Again, I enjoy this sidelong creepiness, of the man who sold it just happens to be soon after murdered, etc. It's good, and it's there, it just doesn't go anywhere. Look at how the devil-worshiping pirate thing works a little later:
... It was called, she said, "The Esoteric Order of Dagon", and was undoubtedly a debased, quasi-pagan thing imported from the East a century before, at a time when the Innsmouth fisheries seemed to be going barren. Its persistence among a simple people was quite natural in view of the sudden and permanent return of abundantly fine fishing, and it soon came to be the greatest influence in the town, replacing Freemasonry altogether and taking up headquarters in the old Masonic Hall on New Church Green.

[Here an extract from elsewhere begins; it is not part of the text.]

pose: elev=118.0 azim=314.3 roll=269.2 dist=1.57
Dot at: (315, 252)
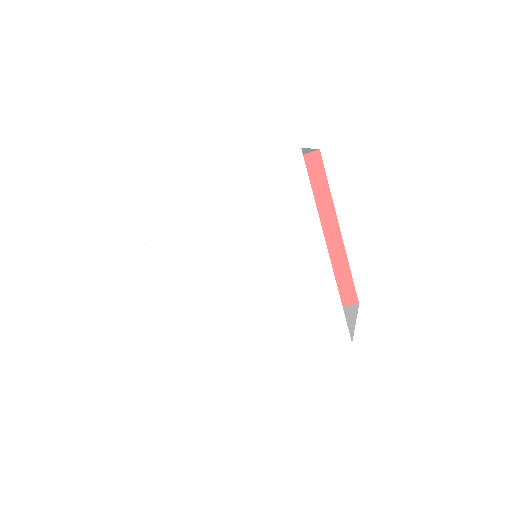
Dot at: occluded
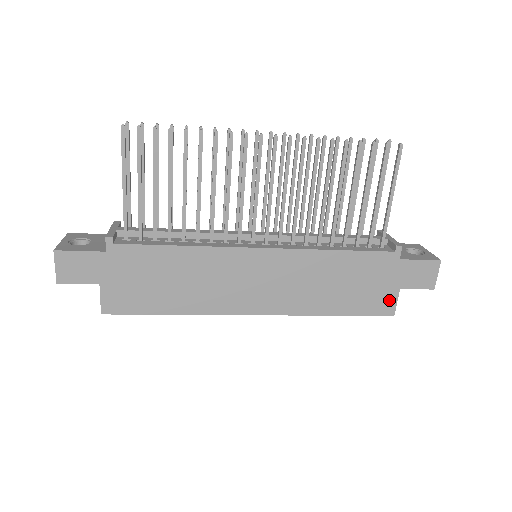
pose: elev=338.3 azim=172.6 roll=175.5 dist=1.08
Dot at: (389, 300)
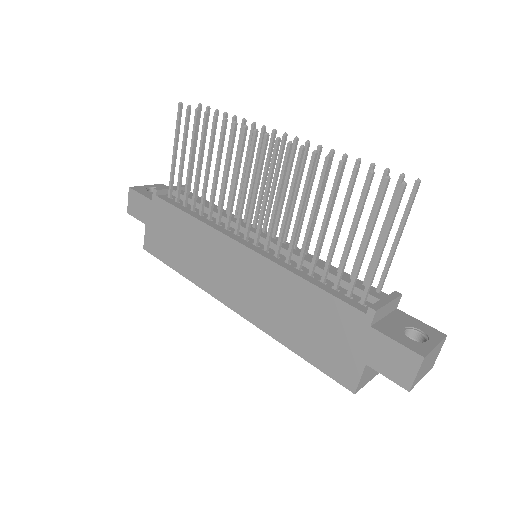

I don't know what to say about this weirdness. It's natural to start worshiping pagan gods when fish show up. Okay, maybe. I mean, it's pretty clear Christianity is in Innsmouth, and surely there must be someway to tie an abundance of fish in with some sort of power of Christ, maybe? I mean, this is the kind of weird sloppiness that distracts from the intentionally weird. I mean, what can be said about paganism “soon came to be the greatest influence in the town, replacing Freemasonry altogether,” since the story later makes it clear the end of the Christian community and the end of the Freemasons in Innsmouth happens at the same time, if not one and the same. Really, once you replace one religion with another, you don't usually let the temples rot and take over the Masonic Hall. These are the kind of things that make me thing something hidden is going on here, and not mere just the sloppy writing. Still, I don't ever think there is a bottom. I mean, other than Freemasons control the world, obviously.